Your assignment ::
Go to the line in the entries below that holds "احتياجات كافة الشرائح" and repeat exactly from there through the line that holds "الوصول إليه من", inclusive.

::: Data for this task :::

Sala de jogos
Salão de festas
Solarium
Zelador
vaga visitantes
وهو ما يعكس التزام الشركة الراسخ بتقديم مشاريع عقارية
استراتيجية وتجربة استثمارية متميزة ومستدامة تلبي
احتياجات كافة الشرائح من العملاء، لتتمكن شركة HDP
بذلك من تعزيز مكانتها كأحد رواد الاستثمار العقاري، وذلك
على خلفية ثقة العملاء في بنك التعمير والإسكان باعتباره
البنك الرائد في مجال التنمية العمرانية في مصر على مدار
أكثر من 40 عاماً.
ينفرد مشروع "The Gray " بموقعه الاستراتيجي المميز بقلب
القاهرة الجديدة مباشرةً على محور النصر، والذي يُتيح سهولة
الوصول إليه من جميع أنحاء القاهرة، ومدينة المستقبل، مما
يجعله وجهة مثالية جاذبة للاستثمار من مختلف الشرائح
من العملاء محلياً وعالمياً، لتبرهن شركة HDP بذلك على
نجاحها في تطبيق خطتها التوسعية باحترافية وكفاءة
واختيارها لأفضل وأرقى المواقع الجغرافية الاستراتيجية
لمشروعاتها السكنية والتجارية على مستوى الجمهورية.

:::

Output for this task ::
احتياجات كافة الشرائح من العملاء، لتتمكن شركة HDP
بذلك من تعزيز مكانتها كأحد رواد الاستثمار العقاري، وذلك
على خلفية ثقة العملاء في بنك التعمير والإسكان باعتباره
البنك الرائد في مجال التنمية العمرانية في مصر على مدار
أكثر من 40 عاماً.
ينفرد مشروع "The Gray " بموقعه الاستراتيجي المميز بقلب
القاهرة الجديدة مباشرةً على محور النصر، والذي يُتيح سهولة
الوصول إليه من جميع أنحاء القاهرة، ومدينة المستقبل، مما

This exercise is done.